Ploidy and sensitivity
Core to how this tool works is the ploidy level you set. This defines the statistical model that will be used during the variant detection analysis and thereby also defines what will be reported. When you set up a Fixed Ploidy Variant Detection, you provide a ploidy and you also provide a variant probability. The variant probability parameter defines how good the evidence has to be at a particular site for the tool to report a variant at that location. If the site passes this threshold, (note that it's 'the site' and not 'the variant' here), then the variant with the highest probability at that site will be reported. That is, at a given location, you get one variant reported. The number of alleles that variant may have depends on the value that has been chosen for the ploidy parameter. For example, if you chose a ploidy of 2, then the variant at a site could be a homozygote (two alleles the same in the sample, but different to the reference), or a heterozygote (two alleles different than each other in the sample, with at least one of them different from the reference). If you had chosen a ploidy of three, then the variant at a site could be a homozygote (three alleles the same in the sample, but different to the reference), or a heterozygote (three alleles different than each other in the sample, with at least one of them different from the reference).
So how sensitive this tool is, in terms of what it detects and reports to you, will be down to:
- The statistical model. Here the ploidy you set is crucial to the model and what will be detected.
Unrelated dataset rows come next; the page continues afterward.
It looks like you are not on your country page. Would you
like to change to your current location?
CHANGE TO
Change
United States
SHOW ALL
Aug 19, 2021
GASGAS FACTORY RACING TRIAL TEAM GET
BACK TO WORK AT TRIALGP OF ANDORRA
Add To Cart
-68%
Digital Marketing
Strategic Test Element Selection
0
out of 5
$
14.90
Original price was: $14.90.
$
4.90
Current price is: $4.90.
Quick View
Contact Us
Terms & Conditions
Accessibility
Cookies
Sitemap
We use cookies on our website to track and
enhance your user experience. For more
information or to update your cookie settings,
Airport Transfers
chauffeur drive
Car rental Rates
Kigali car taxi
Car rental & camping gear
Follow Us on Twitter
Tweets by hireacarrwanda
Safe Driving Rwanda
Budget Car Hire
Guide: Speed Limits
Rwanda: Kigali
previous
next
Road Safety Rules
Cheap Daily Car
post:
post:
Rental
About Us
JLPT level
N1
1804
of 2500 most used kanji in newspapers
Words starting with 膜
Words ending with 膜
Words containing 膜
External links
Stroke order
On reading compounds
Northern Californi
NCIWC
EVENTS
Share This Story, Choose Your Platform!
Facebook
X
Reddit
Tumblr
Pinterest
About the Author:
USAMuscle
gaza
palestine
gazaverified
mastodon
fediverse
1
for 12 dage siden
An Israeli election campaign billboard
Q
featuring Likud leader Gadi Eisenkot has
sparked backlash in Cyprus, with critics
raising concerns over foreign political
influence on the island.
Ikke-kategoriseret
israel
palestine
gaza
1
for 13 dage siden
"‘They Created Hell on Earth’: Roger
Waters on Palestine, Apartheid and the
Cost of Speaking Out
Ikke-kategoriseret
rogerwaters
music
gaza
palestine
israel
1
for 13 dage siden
- The variant probability setting. This affects which locations will be reported.
So, to increase sensitivity, you could decrease the variant probability setting or increase the ploidy. The increased sensitivity due to decreasing the variant probability setting is due to more sites being reported on. This could decrease false negatives, but it could also increase your reporting of false positives.
The increased sensitivity you would get by increasing the ploidy level is down to the extra allele types that will be included in the model and thus reported to you in the results. For example, let's say you set a ploidy of 2 and at a particular location, where the evidence that the position was different than the reference was high enough, the reference was a T. The variant with the highest probability at this location will be reported. Let's say that it was a homozygote with C at that position. So that's C|C. However, let's say that in fact, there are some Gs reported at that site in some reads. In the diploid model, all the possibilities will have been tested (e.g. A|A, A|C....C|C, C|G. C|T....and so on). However, in this example, C|C had the highest probability, so it is reported. It doesn't really matter how much deeper the mapping is at that location if the relative prevalence of Gs is low compared to Cs. (That is, the probability of C|C will stay higher than C|G if there were relatively few Gs at this site, so C|C would be reported as long as this stayed the case.) Let's say that you chose a ploidy of 3 instead. Now the model will test all the triploid possibilities (e.g. A|A|A, A|A|C, A|A|G.....C|C|A, C|C|C, C|C|G.... and so on). Now, for the same site, say that the evidence in the reads resulted in the variant C|C|G having a higher probability than C|C|C, then it would be the variant reported. So in this way, you have increased the sensitivity. i.e you have reported a variant that represents the evidence of the reads with G at that position as well as the ones reporting a C at that position.